● Texto de leitura

Antonio, o tomador do empréstimo em favor de seu amigo Bassânio, é o comerciante que abominava os judeus; odiava Shylock. Antonio é deprimido, melancólico, sempre saudoso de seu amigo e amado Bassânio. A melancolia de Antonio é enigmática. Pode-se intuir uma depressão sem causa aparente. Pode-se imaginar que sua tristeza decorria da preocupação dos navios que tinha em trânsito, e que não retornavam para Veneza. Ou, de um modo mais radical, pode-se inferir que Antonio vivia uma atração por Bassânio, e que o amor deste para com Pórcia o irritava. Tem-se a impressão de que Antonio era solteiro. E tem-se a certeza de que Antonio arriscou tudo que tinha por Bassânio. Farto material para o freudismo.

Bassânio, por quem Antonio se arriscou, fez de sua paixão por Pórcia a razão da própria vida. Contou com a ajuda de Antonio. As classes sociais, no drama shakespeariano, são muito bem definidas. Pobres e ricos não se misturam. Pórcia é a heroína. Rica, é titular de uma grande herança. Bonita, despertou a paixão de muitos homens. Pórcia é inteligente, domina a retórica e a boa argumentação. No fecho da peça, e vestida com roupas masculinas, destruirá os argumentos de Shylock. Pórcia é a musa do antifetichismo jurídico. É uma tremenda advogada.

O Duque de Veneza presidiu o tribunal, no qual se discutiu o contrato assinado entre Antonio e Shylock. Simboliza a ordem em um mundo que tende para o caos. A cena do julgamento é intrigante. Pode-se indagar se Shakespeare teria reproduzido um ambiente imaginariamente veneziano ou se reproduziu os tribunais ingleses.

A peça se inicia com Antonio revelando uma extrema melancolia. Antonio não consegue explicar a depressão que lhe destrói. Bassânio desesperadamente pede ajuda ao amigo — Antonio — alegando que precisa ir até Belmonte, onde vivia Pórcia, a quem amava, e a quem queria fazer a corte. Bassânio pediu dinheiro emprestado a Antonio.

Antonio propôs ajudar Bassânio. Porém, explicou que não dispunha imediatamente de recursos. Aplicou seu dinheiro em algumas expedições marítimas. Sugeriu então que Bassânio negociasse um empréstimo do qual ele, Antonio, seria fiador. Enquanto isso, em Belmonte, Pórcia tomou conhecimento do testamento do pai, que determinou o modo pelo qual a herdeira escolheria o futuro marido. Teria a companhia de Pórcia o concorrente que entre três caixas escolhesse uma pré-determinada. As caixas eram de ouro, prata e chumbo. Pórcia não gostava dos pretendentes que conhecia; especialmente, tinha reservas para com os príncipes do Marrocos e de Aragão. O Príncipe de Marrocos escolheu a caixa de ouro e o Príncipe de Aragão a caixa de prata. Foi Bassânio quem escolheu a caixa correta.

● Lista de exercícios
1) Segundo o texto de leitura, de que materiais eram feitas as três caixas entre as quais os pretendentes de Pórcia tinham que escolher?
2) Continue o texto de leitura a partir da última frase dele.

Registros de uma coleta de dados

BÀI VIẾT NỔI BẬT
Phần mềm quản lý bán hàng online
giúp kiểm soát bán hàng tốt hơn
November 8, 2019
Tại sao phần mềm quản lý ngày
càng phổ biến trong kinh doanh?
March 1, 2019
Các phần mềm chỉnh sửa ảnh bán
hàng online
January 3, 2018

● Respostas escritas
1) De ouro, prata e chumbo.

2)
Retomando Veneza como centro dos diálogos, Shakespeare nos mostra Antonio procurando Shylock. O encontro é tenso. O judeu condena o cristão. Shylock insurge-se contra Antonio, conhecido opositor da usura. Antonio resiste em sua posição e não pede desculpas. Finalmente, Shylock concordou com o empréstimo. Exigiu, no entanto, como condição de entrega dos três mil ducados, que Antonio empenhasse uma libra de carne do próprio corpo, como garantia. E ainda que Bassânio resistisse ao negócio, Antonio fechou o contrato, na expectativa de salvar o amigo.

Enquanto isso, Jessica, filha do mercador, abandonou a casa do pai. Fugiu. Deixou Veneza ao lado de Lourenço, que era cristão. O pai não aceitou que sua filha vivesse com um cristão. Bassânio rumou para Verona. Pórcia recebeu os pretendentes. Os príncipes do Marrocos e de Aragão escolheram as caixas erradas e perderam qualquer possibilidade de casamento com Pórcia. Em Veneza, Shylock se desesperou com a fuga da filha. Porém, diabolicamente, mostrou felicidade ao saber que os navios de Antonio teriam se afundado. Pórcia e Bassânio se interessam mutuamente. Juram amor. Pórcia deu um anel a Bassânio, exigindo que o amado o mantivesse, como prova de fidelidade e de amor eterno. Bassânio jurou que ficaria com o anel, como símbolo de união eterna.

Ao saber da avaria nos navios de Antonio, Bassânio imediatamente retornou para Veneza. Disfarçada de advogado, Pórcia também correu para Veneza. Shylock levou o contrato ao Duque, exigindo cumprimento da cláusula. O Duque anunciou a chegada de um advogado. Era justamente Pórcia, que não foi reconhecida. Pórcia pediu clemência a Shylock, que não admitiu outra solução, que não o corte da própria carne de Antonio.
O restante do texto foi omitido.